Bayesian Models for Astrophysical Data: Using R, JAGS, Python, and Stan  eBooks & eLearning

Posted by leonardo78 at June 28, 2018
Bayesian Models for Astrophysical Data: Using R, JAGS, Python, and Stan

Bayesian Models for Astrophysical Data: Using R, JAGS, Python, and Stan by Joseph M. Hilbe, Rafael S. de Souza, Emille E. O. Ishida
Language: English | 2017 | ISBN: 1107133084 | 408 pages | PDF (conv.) | 7,65 MB

This comprehensive guide to Bayesian methods in astronomy enables hands-on work by supplying complete R, JAGS, Python, and Stan code, to use directly or to adapt.

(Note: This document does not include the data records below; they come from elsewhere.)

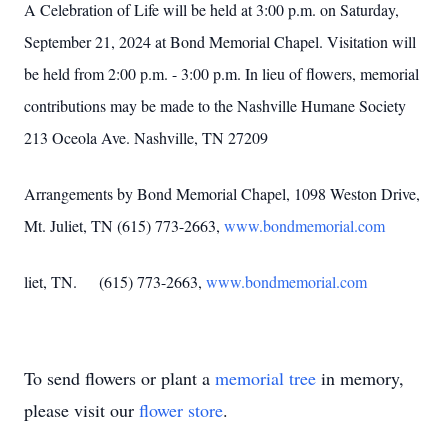
A Celebration of Life will be held at 3:00 p.m. on Saturday,
September 21, 2024 at Bond Memorial Chapel. Visitation will
be held from 2:00 p.m. - 3:00 p.m. In lieu of flowers, memorial
contributions may be made to the Nashville Humane Society
213 Oceola Ave. Nashville, TN 27209
Arrangements by Bond Memorial Chapel, 1098 Weston Drive,
Mt. Juliet, TN (615) 773-2663,
www.bondmemorial.com
liet, TN. (615) 773-2663,
www.bondmemorial.com
To send flowers or plant a
memorial tree
in memory,
please visit our
flower store
.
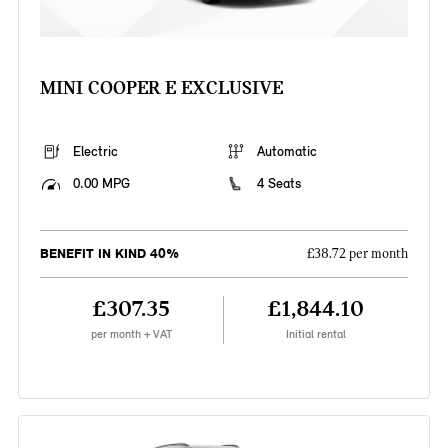
MINI COOPER E EXCLUSIVE
Electric
Automatic
0.00 MPG
4 Seats
BENEFIT IN KIND 40%
£38.72 per month
£307.35
£1,844.10
per month + VAT
Initial rental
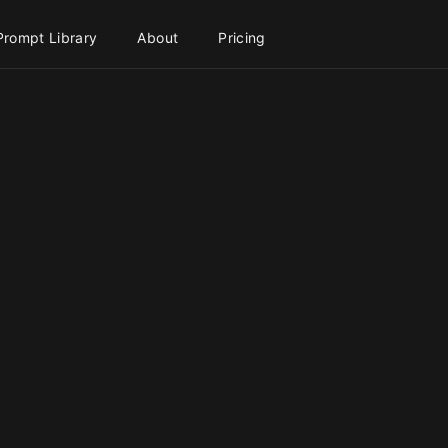
Prompt Library
About
Pricing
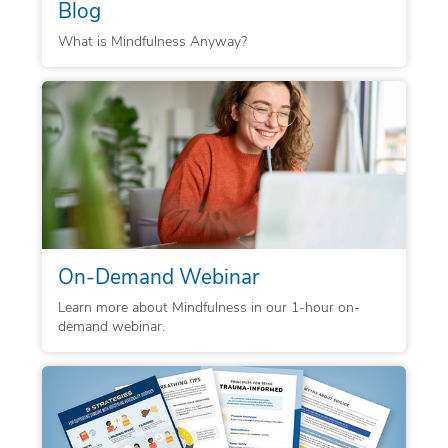
Blog
What is Mindfulness Anyway?
On-Demand Webinar
Learn more about Mindfulness in our 1-hour on-
demand webinar.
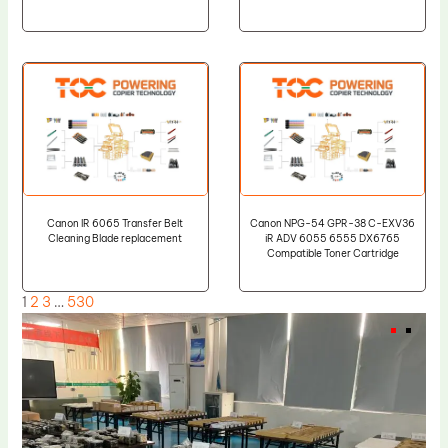
Canon IR 6065 Transfer Belt
Canon NPG-54 GPR-38 C-EXV36
Cleaning Blade replacement
iR ADV 6055 6555 DX6765
Compatible Toner Cartridge
1
2
3
…
530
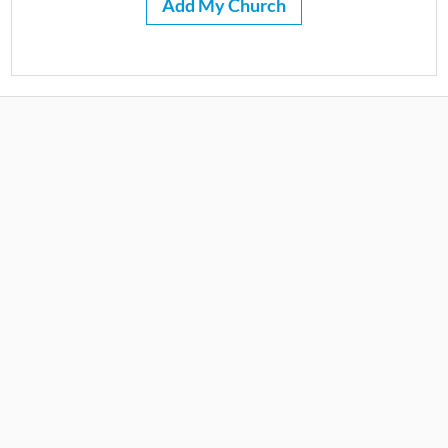
Add My Church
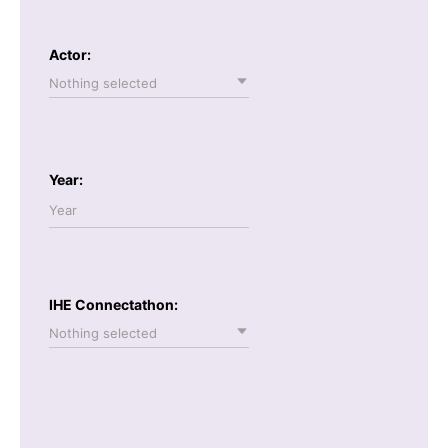
Actor:
Nothing selected
Year:
IHE Connectathon:
Nothing selected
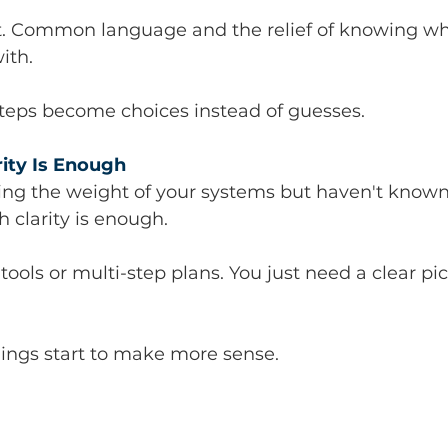
. Common language and the relief of knowing wh
ith.
steps become choices instead of guesses.
rity Is Enough
ling the weight of your systems but haven't know
h clarity is enough.
tools or multi-step plans. You just need a clear pi
hings start to make more sense.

Bayesian Models for Astrophysical Data: Using R, JAGS, Python, and Stan  eBooks & eLearning

Posted by hill0 at June 1, 2019
Bayesian Models for Astrophysical Data: Using R, JAGS, Python, and Stan

Bayesian Models for Astrophysical Data: Using R, JAGS, Python, and Stan
by Joseph M. Hilbe, Rafael S. de Souza, Emille E. O. Ishida

English | 2017 | ISBN: 1107133084 | 413 pages | PDF (true) | 19 MB

Bayesian Analysis with Python (3rd Edition)  eBooks & eLearning

Posted by hill0 at Feb. 2, 2024
Bayesian Analysis with Python (3rd Edition)

Bayesian Analysis with Python: A practical guide to probabilistic modeling
English | 2024 | ISBN: 1805127160 | 503 Pages | EPUB (True) | 44 MB

NLP in Python: Probability Models, Statistics, Text Analysis  eBooks & eLearning

Posted by lucky_aut at Feb. 2, 2025
NLP in Python: Probability Models, Statistics, Text Analysis

NLP in Python: Probability Models, Statistics, Text Analysis
Published 2/2025
MP4 | Video: h264, 1920x1080 | Audio: AAC, 44.1 KHz
Language: English | Size: 3.24 GB | Duration: 6h 24m

Master Language Models, Hidden Markov Models, Bayesian Methods & Sentiment Analysis for Real-World Applications

An Introduction to Bayesian Inference, Methods and Computation  eBooks & eLearning

Posted by AvaxGenius at Oct. 17, 2021
An Introduction to Bayesian Inference, Methods and Computation

An Introduction to Bayesian Inference, Methods and Computation by Nick Heard
English | PDF,EPUB | 2021 | 176 Pages | ISBN : 3030828077 | 38.2 MB

These lecture notes provide a rapid, accessible introduction to Bayesian statistical methods. The course covers the fundamental philosophy and principles of Bayesian inference, including the reasoning behind the prior/likelihood model construction synonymous with Bayesian methods, through to advanced topics such as nonparametrics, Gaussian processes and latent factor models. These advanced modelling techniques can easily be applied using computer code samples written in Python and Stan which are integrated into the main text. Importantly, the reader will learn methods for assessing model fit, and to choose between rival modelling approaches.